What’s in your hand right now? It’s probably your cellphone, right? Maybe you’re at home or maybe you’re at work or perhaps you’re in the restroom during a first date. Hey, no judgement here.

The point is your phone is most likely with you at all times. That means that if you bring a toy along with you then you have everything you need for toy photography.

It’s what I used when I started shooting my figures. My first images were a bit stiff, editing to me meant boosting the saturation and maybe using a filter, oh and I also shot in square because I thought that was just the way it was on Instagram. But I never felt limited to when and where I could shoot, I only felt limited by my knowledge, understanding and experience as a photographer. Over time I learned more about the editing process, I appreciated the posing of an action figure and how to frame them to show a compelling image.

I eventually upgraded to a ‘real’ camera, my Canon Rebel SL1. Having a DSLR gave me the opportunity to learn more about exposure, focal lengths of lens, and other settings like that. There’s no denying the technical advantages but the creativity of your photos still stems from you.

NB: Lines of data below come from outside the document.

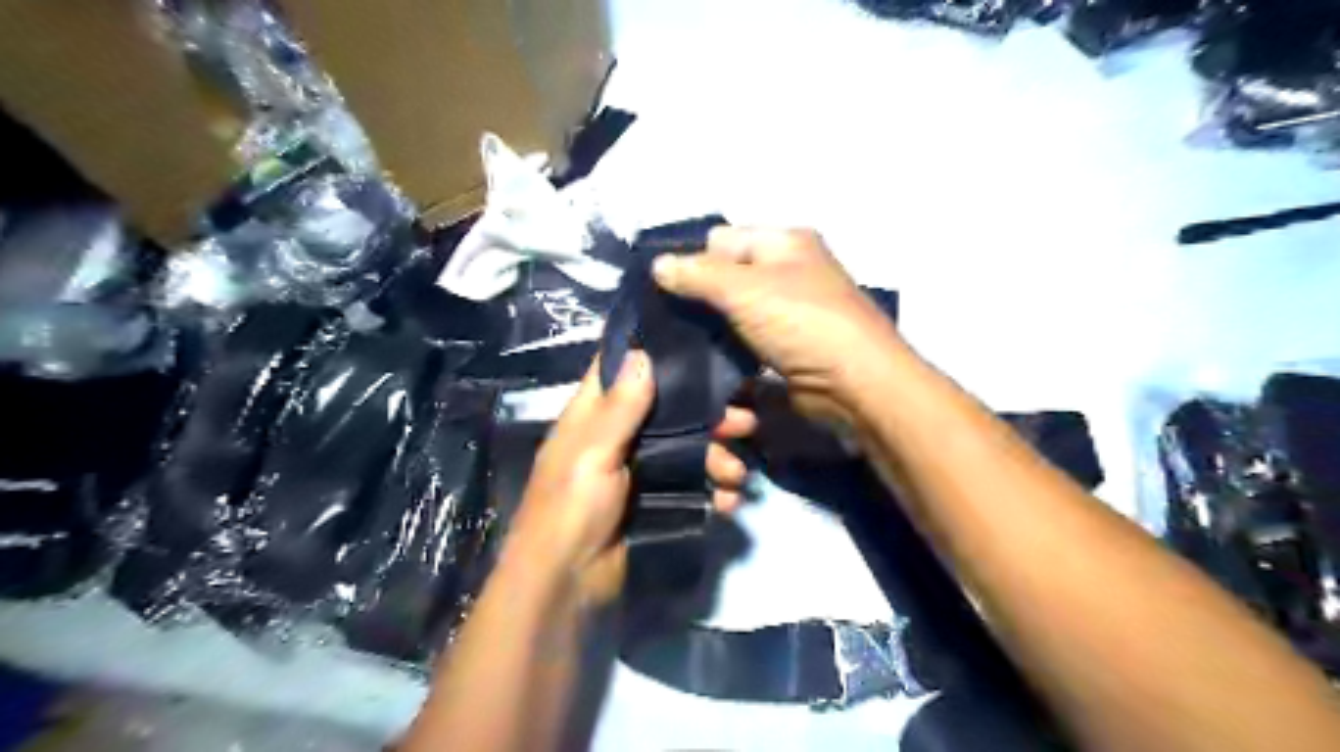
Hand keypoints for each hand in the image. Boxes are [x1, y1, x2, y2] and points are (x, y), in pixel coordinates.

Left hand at [501, 353, 752, 605]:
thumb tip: (642, 352)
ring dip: (718, 459)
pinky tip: (728, 502)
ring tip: (737, 475)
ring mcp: (640, 470)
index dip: (655, 355)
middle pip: (670, 412)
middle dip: (708, 416)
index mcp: (594, 416)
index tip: (699, 345)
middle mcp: (618, 436)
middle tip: (745, 423)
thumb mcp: (592, 452)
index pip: (622, 370)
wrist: (567, 585)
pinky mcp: (656, 501)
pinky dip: (713, 491)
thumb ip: (620, 407)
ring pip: (688, 449)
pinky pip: (692, 485)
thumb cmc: (571, 509)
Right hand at [651, 223, 904, 427]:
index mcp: (784, 243)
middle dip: (697, 299)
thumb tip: (657, 264)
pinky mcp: (787, 352)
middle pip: (728, 278)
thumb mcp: (744, 289)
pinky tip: (702, 365)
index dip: (692, 260)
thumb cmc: (802, 322)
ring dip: (709, 331)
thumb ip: (697, 274)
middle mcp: (789, 274)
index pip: (723, 240)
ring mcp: (789, 316)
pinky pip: (746, 346)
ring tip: (675, 346)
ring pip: (734, 316)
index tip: (660, 289)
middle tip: (662, 322)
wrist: (855, 385)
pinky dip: (726, 354)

I recently got an iPhone 7 earlier this year and started playing with a $2 app called ProCamera which allows you to adjust the exposure, shutter speed and ISO, it also gives you the ability to shoot at 16×9 plus other adjustments.

It’s truly incredible what you can capture with such a device. Whether you’re looking to capture more of the environment around your subject or zoom in on the finer details of your subject, it’s well within the capabilities of your smartphone. Because of the position of the camera lens and the size of your phone you’re able to get angles in environments that your DSLR simply can’t. That is huge.

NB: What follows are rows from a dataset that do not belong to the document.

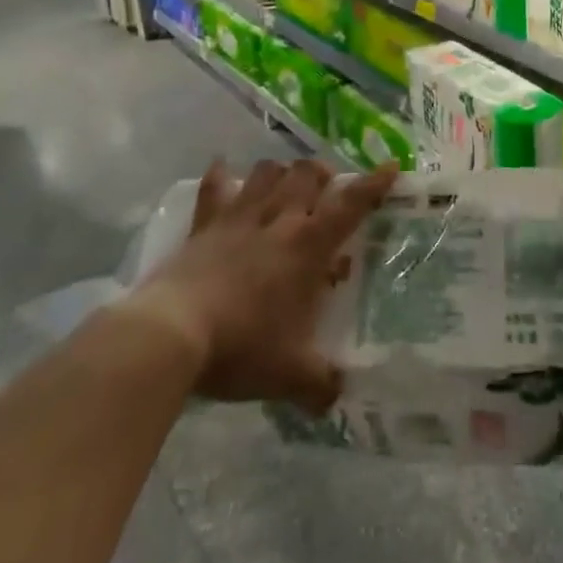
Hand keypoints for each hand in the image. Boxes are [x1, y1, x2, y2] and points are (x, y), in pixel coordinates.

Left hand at [126, 160, 396, 411]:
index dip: (374, 184)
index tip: (391, 167)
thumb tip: (338, 396)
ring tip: (286, 186)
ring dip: (282, 173)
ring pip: (268, 172)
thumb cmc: (241, 347)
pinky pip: (214, 186)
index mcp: (308, 246)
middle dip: (323, 175)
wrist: (171, 335)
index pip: (351, 204)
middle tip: (327, 192)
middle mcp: (279, 219)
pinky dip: (220, 176)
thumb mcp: (290, 375)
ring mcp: (238, 217)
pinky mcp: (204, 224)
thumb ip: (321, 384)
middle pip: (308, 174)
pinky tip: (222, 171)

I have since found myself alternating between my SL1 and my phone. Just like using a different toy will tell a different story, a different camera can shape the narrative of your photography as well. It all comes down to what you want to capture. Honestly, some of my favorite shots have come from what I’ve shot on my phone.

Seeing as how you most likely have your phone on you wherever you go, well then you’ve got the whole world in your hands. The whole wide world. Whatever your tool of choice is, the beauty of your work comes from your vision. So, whether you use a phone as your primary source or as an alternative method, you can capture truly amazing images that you’ll be proud of.